_Supplied data:_
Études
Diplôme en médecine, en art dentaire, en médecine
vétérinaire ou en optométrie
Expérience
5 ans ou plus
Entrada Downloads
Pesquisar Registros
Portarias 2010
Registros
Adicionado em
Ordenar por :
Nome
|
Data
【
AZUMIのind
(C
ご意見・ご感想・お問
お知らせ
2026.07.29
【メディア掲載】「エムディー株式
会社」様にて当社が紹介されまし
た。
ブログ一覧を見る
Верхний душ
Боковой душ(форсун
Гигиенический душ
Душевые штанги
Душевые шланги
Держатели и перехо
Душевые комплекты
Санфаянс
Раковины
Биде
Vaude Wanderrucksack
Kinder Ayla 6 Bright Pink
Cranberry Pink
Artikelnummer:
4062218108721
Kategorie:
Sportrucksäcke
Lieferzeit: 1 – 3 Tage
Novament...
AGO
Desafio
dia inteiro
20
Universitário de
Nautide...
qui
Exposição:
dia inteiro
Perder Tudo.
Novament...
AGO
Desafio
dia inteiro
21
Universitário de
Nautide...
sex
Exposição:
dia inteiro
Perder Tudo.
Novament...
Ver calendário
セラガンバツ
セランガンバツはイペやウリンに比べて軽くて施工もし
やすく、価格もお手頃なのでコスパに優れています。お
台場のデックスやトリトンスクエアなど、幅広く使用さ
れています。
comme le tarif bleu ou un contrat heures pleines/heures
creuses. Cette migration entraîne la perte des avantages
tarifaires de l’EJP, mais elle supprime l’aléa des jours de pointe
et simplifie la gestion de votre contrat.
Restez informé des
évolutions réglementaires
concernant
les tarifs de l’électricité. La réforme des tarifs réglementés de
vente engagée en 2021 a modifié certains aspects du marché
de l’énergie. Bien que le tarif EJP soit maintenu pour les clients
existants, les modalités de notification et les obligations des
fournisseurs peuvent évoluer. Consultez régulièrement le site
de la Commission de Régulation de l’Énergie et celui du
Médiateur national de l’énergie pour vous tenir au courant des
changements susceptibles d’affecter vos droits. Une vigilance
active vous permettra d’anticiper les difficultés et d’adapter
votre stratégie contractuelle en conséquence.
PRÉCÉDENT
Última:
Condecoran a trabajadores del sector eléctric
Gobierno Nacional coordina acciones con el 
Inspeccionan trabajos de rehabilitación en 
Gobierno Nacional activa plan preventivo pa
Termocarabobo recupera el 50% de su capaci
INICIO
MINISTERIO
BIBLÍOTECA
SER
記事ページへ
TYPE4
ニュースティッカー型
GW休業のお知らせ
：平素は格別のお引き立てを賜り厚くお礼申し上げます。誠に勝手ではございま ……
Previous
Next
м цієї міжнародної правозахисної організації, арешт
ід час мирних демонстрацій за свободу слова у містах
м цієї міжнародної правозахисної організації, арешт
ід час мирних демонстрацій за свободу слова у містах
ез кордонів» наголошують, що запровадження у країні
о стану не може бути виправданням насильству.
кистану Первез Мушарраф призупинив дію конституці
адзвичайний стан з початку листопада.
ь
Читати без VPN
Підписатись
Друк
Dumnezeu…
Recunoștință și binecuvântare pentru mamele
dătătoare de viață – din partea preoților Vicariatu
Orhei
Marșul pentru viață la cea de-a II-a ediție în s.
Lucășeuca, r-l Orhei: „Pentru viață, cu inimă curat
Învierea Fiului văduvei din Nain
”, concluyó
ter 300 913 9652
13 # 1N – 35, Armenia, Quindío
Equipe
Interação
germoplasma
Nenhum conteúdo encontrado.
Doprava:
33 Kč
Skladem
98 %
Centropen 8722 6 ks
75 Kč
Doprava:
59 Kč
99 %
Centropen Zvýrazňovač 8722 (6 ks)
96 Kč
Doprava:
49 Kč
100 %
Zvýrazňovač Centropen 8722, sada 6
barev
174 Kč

_Your task:_
Which lines in the rows above contain the word "Душевые"? Copy out each of those lines in full.

_Response:_
Душевые штанги
Душевые шланги
Душевые комплекты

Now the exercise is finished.